In 2005, minister of defence Sergei Ivanov announced the forthcoming significant reduction in the number of military departments carrying out the training commissioned officers from among students of civilian institutions of higher education. Until 2008, there were 235 civilian universities which had military departments, in Russia. By March 2008, 168 of 235 civilian universities which previously had military departments had lost these units. Starting on 6 March 2008, there were 67 military departments or faculties of military training in civilian universities in Russia.

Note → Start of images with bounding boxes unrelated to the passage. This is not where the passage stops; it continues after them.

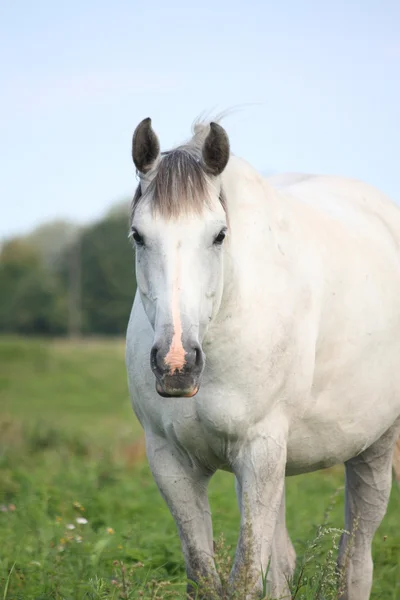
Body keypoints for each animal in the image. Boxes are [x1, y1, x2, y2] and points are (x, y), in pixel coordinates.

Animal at [126, 115, 400, 596]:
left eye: (219, 235)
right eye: (139, 235)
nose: (177, 364)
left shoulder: (260, 451)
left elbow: (244, 581)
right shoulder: (170, 461)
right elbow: (207, 578)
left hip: (373, 446)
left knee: (355, 562)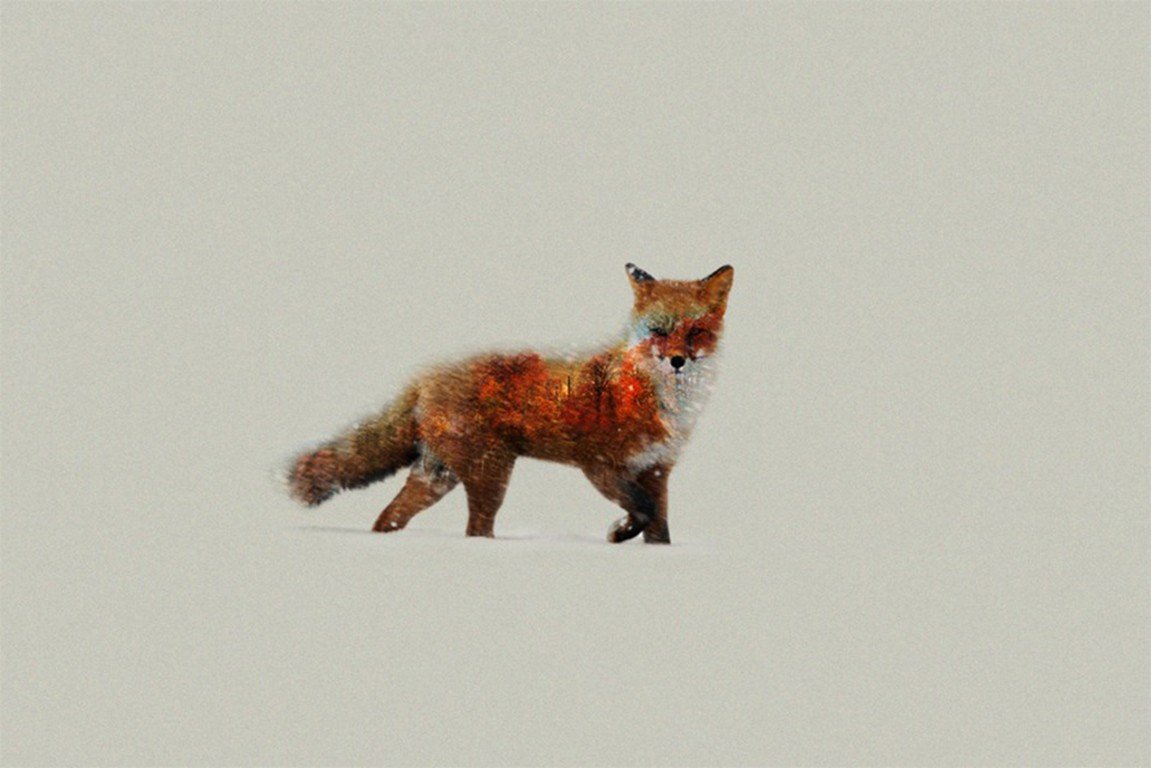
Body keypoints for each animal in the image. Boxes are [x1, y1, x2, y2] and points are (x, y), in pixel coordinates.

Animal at [287, 263, 733, 544]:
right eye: (659, 331)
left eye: (696, 332)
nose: (677, 361)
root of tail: (425, 373)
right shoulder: (600, 465)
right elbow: (642, 511)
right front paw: (619, 533)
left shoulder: (658, 470)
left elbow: (659, 528)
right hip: (490, 473)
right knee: (475, 531)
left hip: (440, 475)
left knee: (388, 517)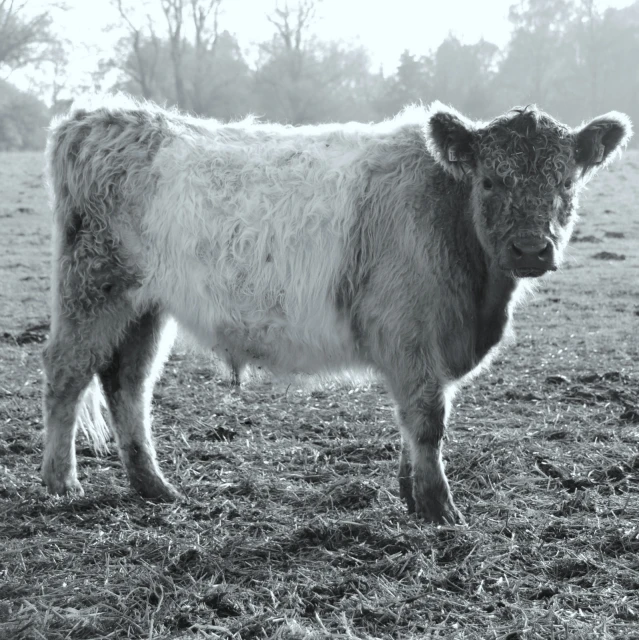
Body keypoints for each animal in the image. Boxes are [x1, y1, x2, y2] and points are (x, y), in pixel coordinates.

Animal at [42, 96, 632, 524]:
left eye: (566, 182)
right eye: (489, 180)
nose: (531, 250)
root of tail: (98, 117)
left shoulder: (426, 350)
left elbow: (413, 421)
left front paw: (411, 496)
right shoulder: (409, 335)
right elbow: (427, 420)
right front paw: (440, 511)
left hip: (146, 305)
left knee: (128, 383)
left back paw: (155, 487)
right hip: (93, 290)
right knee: (66, 373)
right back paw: (61, 483)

On 1 January 2019, the amendments, contained in Federal Law of 3 August 2018, No.309-FZ, entered into force. According to these amendments, the military departments, the faculties of military training were abolished. From now on, students are trained under both officers training programmes (for reserve and for active duty) in new military training centers.

===Ukraine===
The Government of Ukraine Decree of 26 July 2001 No.866 approved the list of Ukrainian civilian institutions of higher education that had military departments. This Decree was replaced by the Decree of 1 February 2012 No.48. The Decree of 1 February 2012 No.48 has been amended on several occasions, and it is currently providing for 56 universities with military departments or faculties of military training.

==Notable graduates==
- Anatoly Kvashnin (1946–2022) graduated from the Kurgan Machine Building Institute with specialist degree in engineering and the military department of this institute in 1969, received his officer commission as a lieutenant. He drafted into active duty in July of the same year. Subsequently, after the ending of his conscript military service, he decided to stay in armed forces as volunteer and rose to the position of Chief of the General Staff of Russian Armed Forces and the military rank of Army General.